Andrea Galentino, Nicolao Bonini

Incidental Affective State and Financial Risk: Beyond a Valence-Based Approach

  • Abstract

Informations and abstract

Keywords: Financial Risk; Affective State; Valence; Arousal.

Standard economic models explain decision-making under risk as a methodical utility maximization process. Developments in cognitive psychology and neuroeconomics show the volatility of such conceptualization highlighting human bounded rationality and discussing the role of decision makers' affective state in cognitive evaluations of risk ("risk as feelings"). Affective influences may be elicited by the decision process itself (integral affect) or might be associated with stimuli/events unrelated to the decision to be made (incidental affect). This paper reviews recent psychological and neuroscience literature on the role of incidental affect on risky choice, especially focusing on the personal finance domain.
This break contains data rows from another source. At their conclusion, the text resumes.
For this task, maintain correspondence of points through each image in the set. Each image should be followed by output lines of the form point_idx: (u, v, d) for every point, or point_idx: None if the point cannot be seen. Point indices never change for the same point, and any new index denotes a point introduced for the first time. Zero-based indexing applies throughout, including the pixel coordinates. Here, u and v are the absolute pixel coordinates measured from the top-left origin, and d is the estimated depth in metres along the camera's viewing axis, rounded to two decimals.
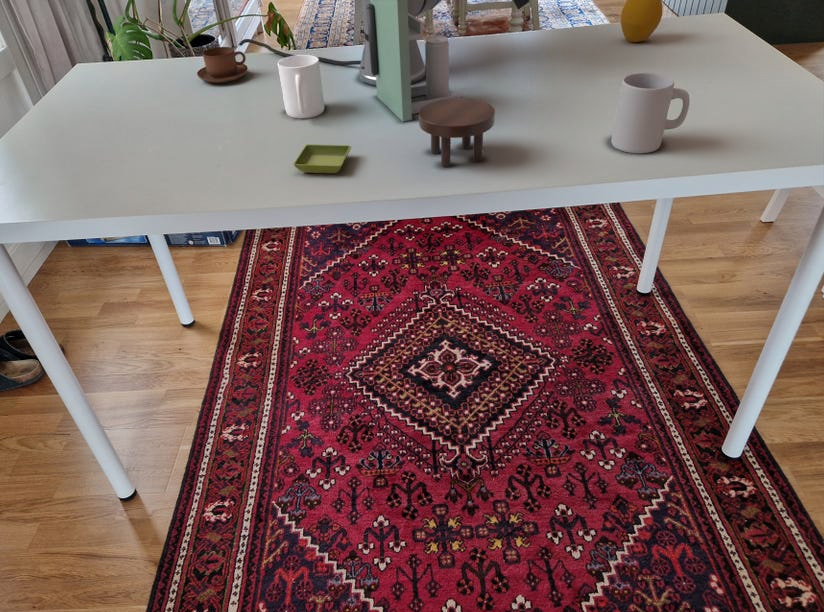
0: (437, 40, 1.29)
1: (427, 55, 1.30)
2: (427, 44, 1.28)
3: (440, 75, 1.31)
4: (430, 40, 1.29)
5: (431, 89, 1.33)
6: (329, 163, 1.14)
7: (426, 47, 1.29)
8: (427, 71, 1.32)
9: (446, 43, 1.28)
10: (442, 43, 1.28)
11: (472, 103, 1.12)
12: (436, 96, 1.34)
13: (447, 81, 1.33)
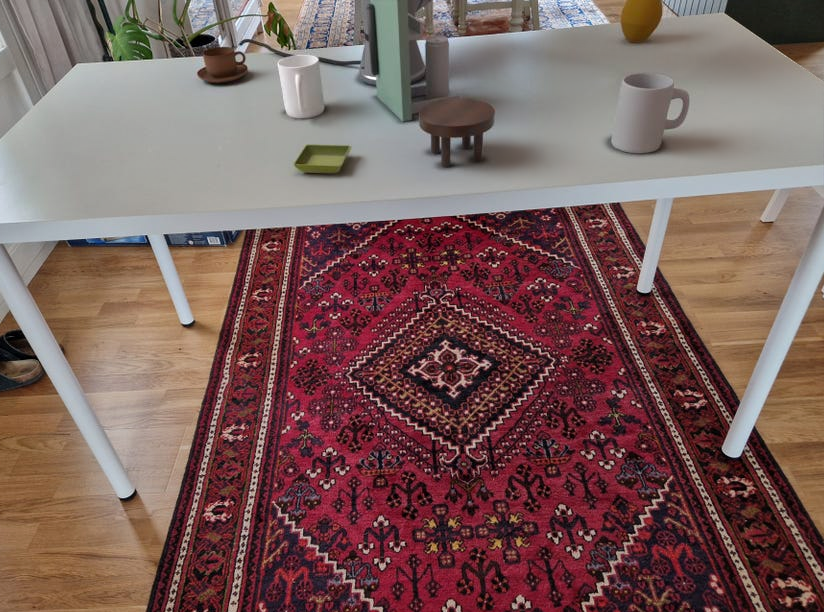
0: (437, 40, 1.29)
1: (427, 55, 1.30)
2: (427, 44, 1.28)
3: (440, 75, 1.31)
4: (430, 40, 1.29)
5: (431, 89, 1.33)
6: (329, 163, 1.14)
7: (426, 47, 1.29)
8: (427, 71, 1.32)
9: (446, 43, 1.28)
10: (442, 43, 1.28)
11: (472, 103, 1.12)
12: (436, 96, 1.34)
13: (447, 81, 1.33)
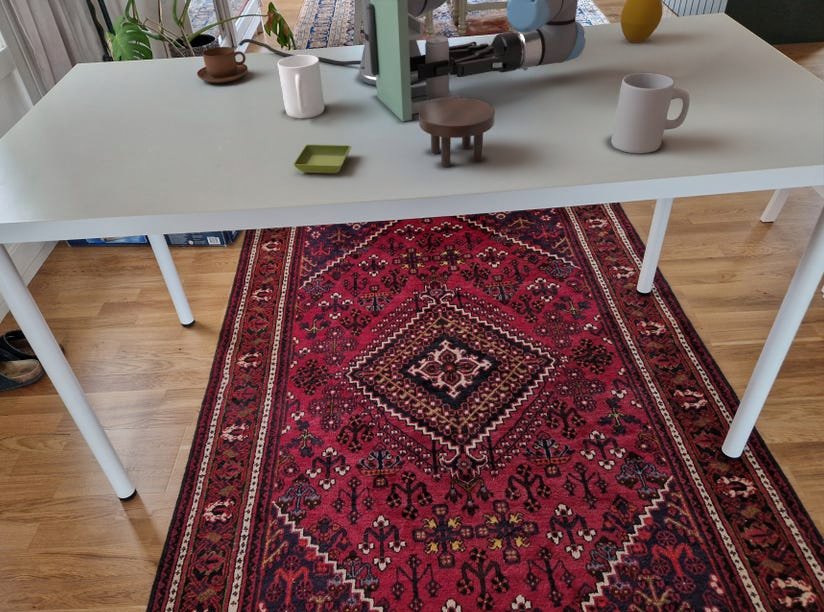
0: (437, 40, 1.29)
1: (427, 55, 1.30)
2: (427, 44, 1.28)
3: None
4: (430, 40, 1.29)
5: (431, 89, 1.33)
6: (329, 163, 1.14)
7: (426, 47, 1.29)
8: None
9: (446, 43, 1.28)
10: (442, 43, 1.28)
11: (472, 103, 1.12)
12: (436, 96, 1.34)
13: (447, 81, 1.33)
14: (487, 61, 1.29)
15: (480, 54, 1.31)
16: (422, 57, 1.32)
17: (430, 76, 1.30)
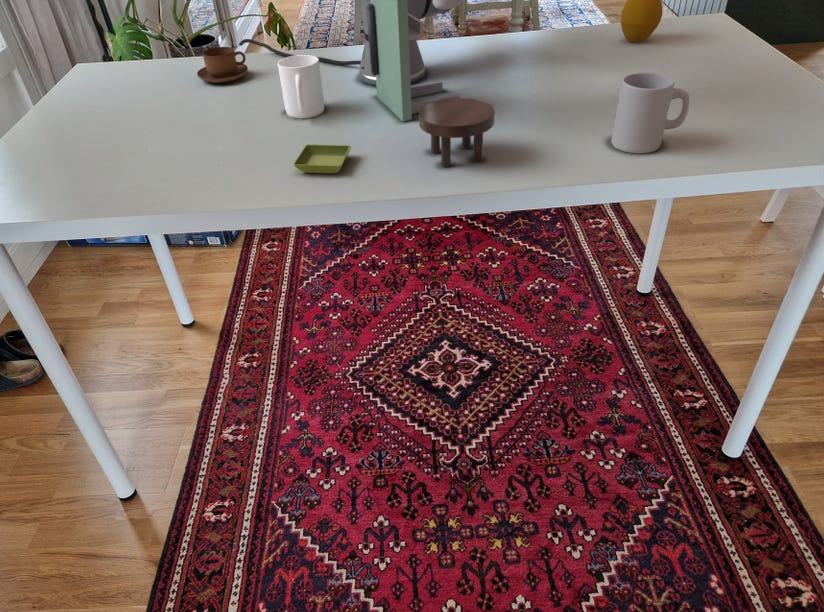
0: None
1: None
2: None
3: None
4: None
5: None
6: (329, 163, 1.14)
7: None
8: None
9: None
10: None
11: (472, 103, 1.12)
12: None
13: None
14: None
15: None
16: None
17: None
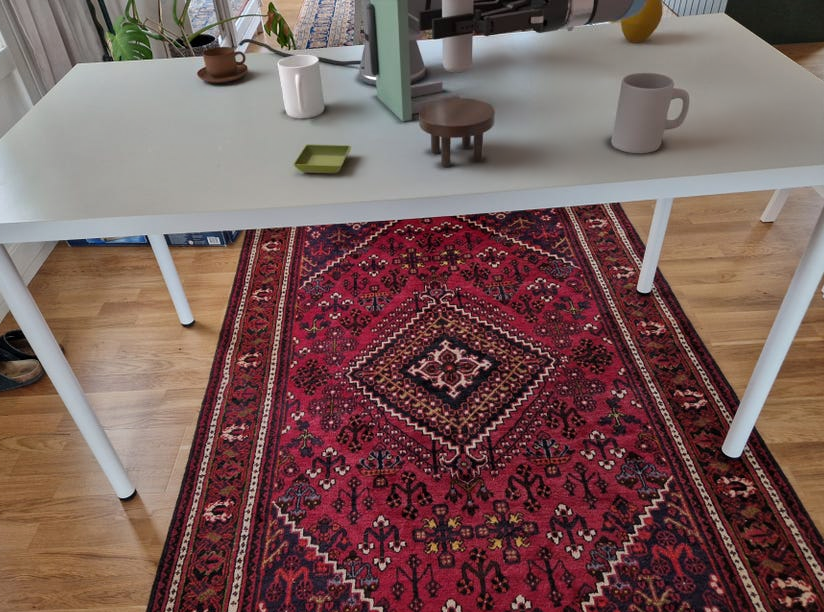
0: None
1: (445, 7, 0.98)
2: None
3: None
4: None
5: (449, 53, 1.02)
6: (329, 163, 1.14)
7: None
8: None
9: None
10: None
11: (472, 103, 1.12)
12: (456, 62, 1.02)
13: (470, 43, 1.02)
14: (524, 14, 0.97)
15: (514, 6, 1.00)
16: (437, 11, 1.01)
17: (448, 35, 0.98)
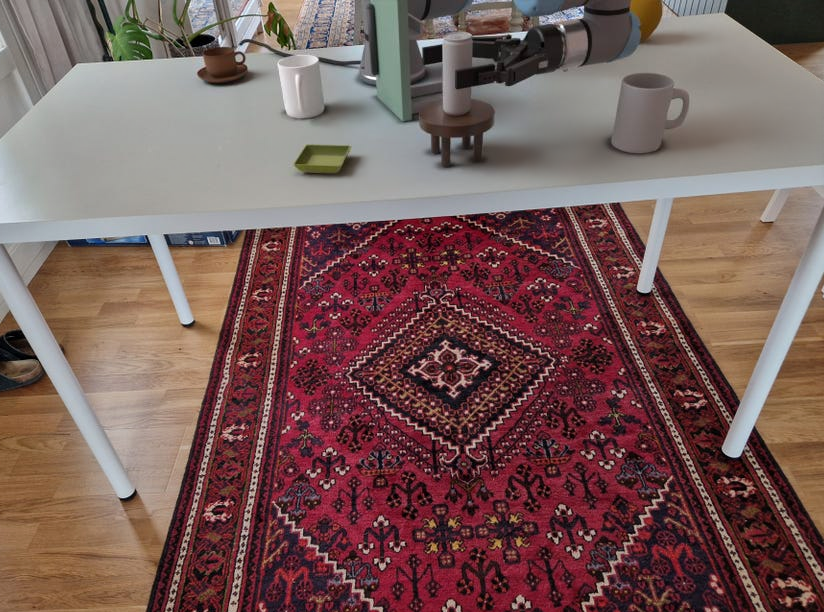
0: (458, 37, 1.02)
1: (445, 56, 1.03)
2: (445, 42, 1.02)
3: None
4: (449, 37, 1.02)
5: (449, 98, 1.06)
6: (329, 163, 1.14)
7: (444, 46, 1.02)
8: (445, 76, 1.05)
9: (469, 40, 1.01)
10: (464, 40, 1.01)
11: (472, 103, 1.12)
12: (456, 106, 1.07)
13: (469, 88, 1.06)
14: (534, 61, 1.01)
15: (520, 53, 1.03)
16: (440, 47, 1.09)
17: (470, 85, 1.00)
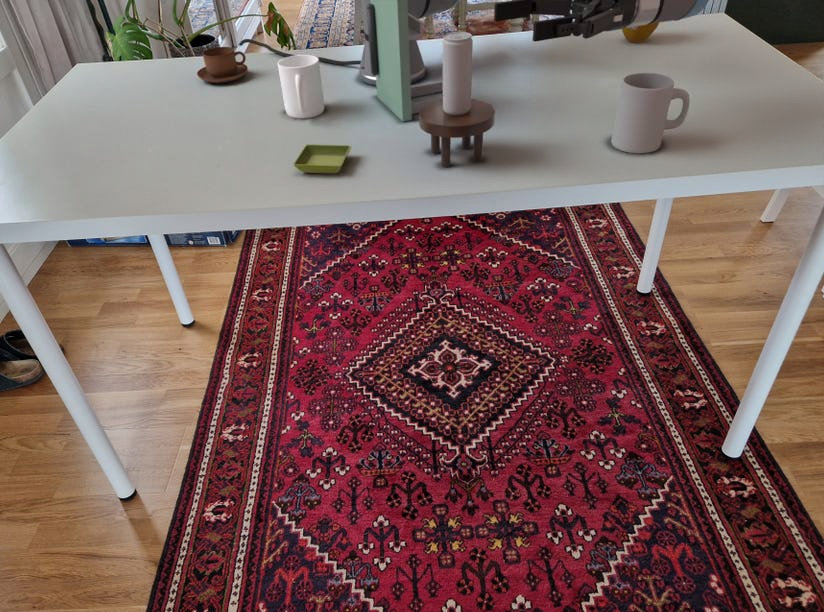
0: (458, 37, 1.02)
1: (445, 56, 1.03)
2: (445, 42, 1.02)
3: (461, 81, 1.04)
4: (449, 37, 1.02)
5: (449, 98, 1.06)
6: (329, 163, 1.14)
7: (444, 46, 1.02)
8: (445, 76, 1.05)
9: (469, 40, 1.01)
10: (464, 40, 1.01)
11: (472, 103, 1.12)
12: (456, 106, 1.07)
13: (469, 88, 1.06)
14: (611, 14, 1.02)
15: (595, 7, 1.04)
16: (512, 3, 1.09)
17: (548, 37, 1.01)
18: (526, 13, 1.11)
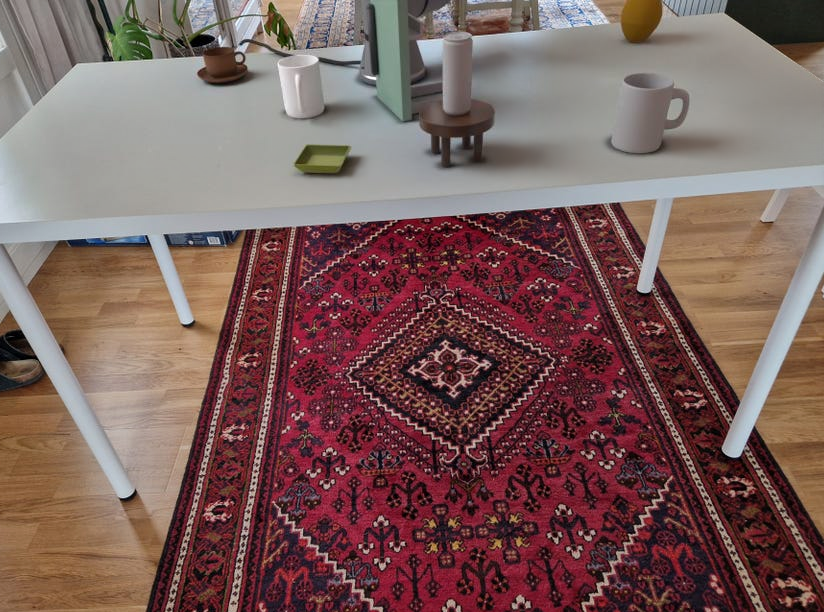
0: (458, 37, 1.02)
1: (445, 56, 1.03)
2: (445, 42, 1.02)
3: (461, 81, 1.04)
4: (449, 37, 1.02)
5: (449, 98, 1.06)
6: (329, 163, 1.14)
7: (444, 46, 1.02)
8: (445, 76, 1.05)
9: (469, 40, 1.01)
10: (464, 40, 1.01)
11: (472, 103, 1.12)
12: (456, 106, 1.07)
13: (469, 88, 1.06)
14: None
15: None
16: None
17: None
18: None
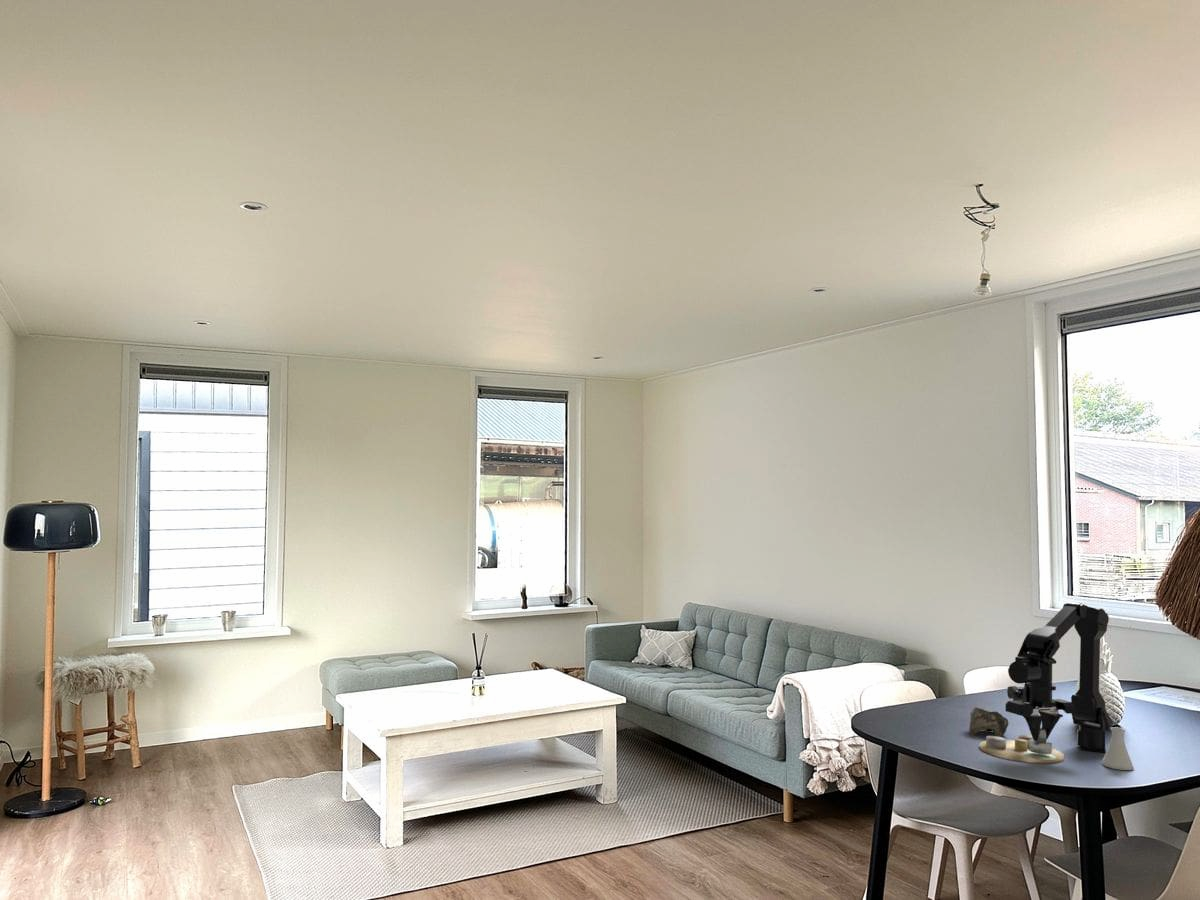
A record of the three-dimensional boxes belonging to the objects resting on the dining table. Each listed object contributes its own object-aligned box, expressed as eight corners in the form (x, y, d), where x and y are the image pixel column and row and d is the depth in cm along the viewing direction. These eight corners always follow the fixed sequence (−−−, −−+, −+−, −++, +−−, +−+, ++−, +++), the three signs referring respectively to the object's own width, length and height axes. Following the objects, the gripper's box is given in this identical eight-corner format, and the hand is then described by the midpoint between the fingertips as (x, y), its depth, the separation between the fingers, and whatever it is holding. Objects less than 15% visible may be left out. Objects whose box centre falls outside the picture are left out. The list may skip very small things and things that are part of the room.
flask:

Evidence indicates that affective reactions carry over significant information about the goodness of certain choice options, especially under uncertainty conditions, directly influencing risk perception and risk taking behaviour ("affect as information"). The current paper discusses two lines of research: "mood maintenance" - "mood repair theories" and "Different Affect" - "Different Effect ("Dade") model". The first explains how the current affective valence (positive or negative) determines the psychological burden attributed to a risky option. The second suggests that affective states which share the same valence should target different motivational goals and could have opposite influences on risk taking. Recent studies showed that affective states can be investigated more comprehensive considering further dimensions of emotional experience (e.g. affective arousal). We prompt that preference might be affected by the motivation to manage both levels of valence and arousal during the decision making process. Going beyond a valence-based approach might result in a more suitable understanding of affective influences on risk taking behaviour.